Al momento io credo che l'essere umano è più bravo, se una cosa è prodotta in maniera non umana ce ne accorgiamo presto, basta un osservatore attento.
La vera poesia sta nell'errore, nella possibilità di guardare una cosa unica, che solo tu puoi produrre oppure comprare e possedere.

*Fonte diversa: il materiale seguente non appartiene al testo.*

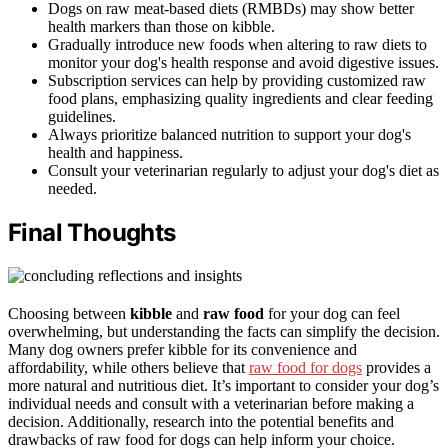
Dogs on raw meat-based diets (RMBDs) may show better
health markers than those on kibble.
Gradually introduce new foods when altering to raw diets to
monitor your dog's health response and avoid digestive issues.
Subscription services can help by providing customized raw
food plans, emphasizing quality ingredients and clear feeding
guidelines.
Always prioritize balanced nutrition to support your dog's
health and happiness.
Consult your veterinarian regularly to adjust your dog's diet as
needed.
Final Thoughts
Choosing between
kibble
and
raw food
for your dog can feel
overwhelming, but understanding the facts can simplify the decision.
Many dog owners prefer kibble for its convenience and
affordability, while others believe that
raw food for dogs
provides a
more natural and nutritious diet. It’s important to consider your dog’s
individual needs and consult with a veterinarian before making a
decision. Additionally, research into the potential benefits and
drawbacks of raw food for dogs can help inform your choice.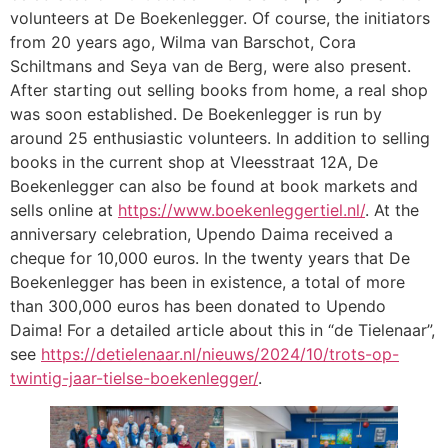
volunteers at De Boekenlegger. Of course, the initiators
from 20 years ago, Wilma van Barschot, Cora
Schiltmans and Seya van de Berg, were also present.
After starting out selling books from home, a real shop
was soon established. De Boekenlegger is run by
around 25 enthusiastic volunteers. In addition to selling
books in the current shop at Vleesstraat 12A, De
Boekenlegger can also be found at book markets and
sells online at
https://www.boekenleggertiel.nl/
. At the
anniversary celebration, Upendo Daima received a
cheque for 10,000 euros. In the twenty years that De
Boekenlegger has been in existence, a total of more
than 300,000 euros has been donated to Upendo
Daima! For a detailed article about this in “de Tielenaar”,
see
https://detielenaar.nl/nieuws/2024/10/trots-op-
twintig-jaar-tielse-boekenlegger/
.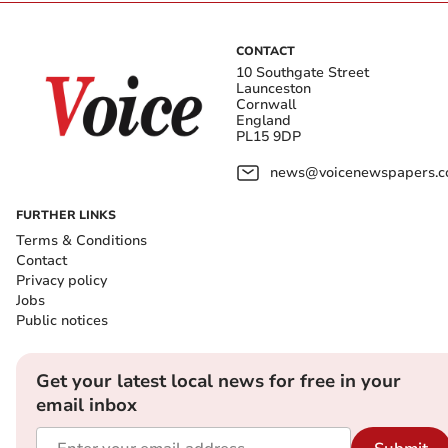
CONTACT
10 Southgate Street
Launceston
Cornwall
England
PL15 9DP
news@voicenewspapers.co
FURTHER LINKS
Terms & Conditions
Contact
Privacy policy
Jobs
Public notices
Get your latest local news for free in your
email inbox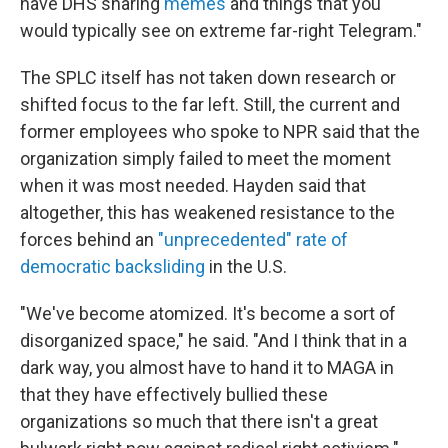
have DHS sharing
memes
and things that you
would typically see on extreme far-right Telegram."
The SPLC itself has not taken down research or
shifted focus to the far left. Still, the current and
former employees who spoke to NPR said that the
organization simply failed to meet the moment
when it was most needed. Hayden said that
altogether, this has weakened resistance to the
forces behind an
"unprecedented" rate of
democratic backsliding
in the U.S.
"We've become atomized. It's become a sort of
disorganized space," he said. "And I think that in a
dark way, you almost have to hand it to MAGA in
that they have effectively bullied these
organizations so much that there isn't a great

L'IA crea, al momento, contenuti che sembrano industriali, quindi ripetibili all'infinito, dunque ti potrebbe sembrare di comprare uno di quei quadri a poco prezzo che trovi nei centri commerciali, carini tutto sommato e che hanno una bellezza accettabile, così puoi mettere quel quadro, costato pochino, dove vuoi, e tecnicamente è bello, però prima di comprarlo ci pensi, capisci che è la tipica cosa commerciale, che a guardarla si capisce che ci hai voluto risparmiare, dunque verrà apprezzato solo fino ad un certo punto.
Tumblr media
Questa immagine appena inserita è stata presa online da un artista che si vanta di produrre con l'IA, in un certo senso apprezzo la sincerità, è anche una bella immagine, una bella ragazza, ma ancora si capisce che è stata fatta con un Computer, non usando troppo la personalità dell'artista, forse ha fatto bene a dirlo, perché si vede bene che non è tutta farina della sua originalità, ma nello stesso tempo è come se avesse dichiarato che la sua arte vale meno.
In futuro ritengo che certi quadri IA saranno ancora più belli, e sarà più difficile comprendere la poca umanità.
Se l'immagine sarà bella potrei decidere di usarla anche io, del resto ne ho appena usata una da inserire e ammirare, però dovremmo tutti chiederci se il nostro interesse è acquistare un dipinto per la sua umanità oppure soltanto per la sua bellezza.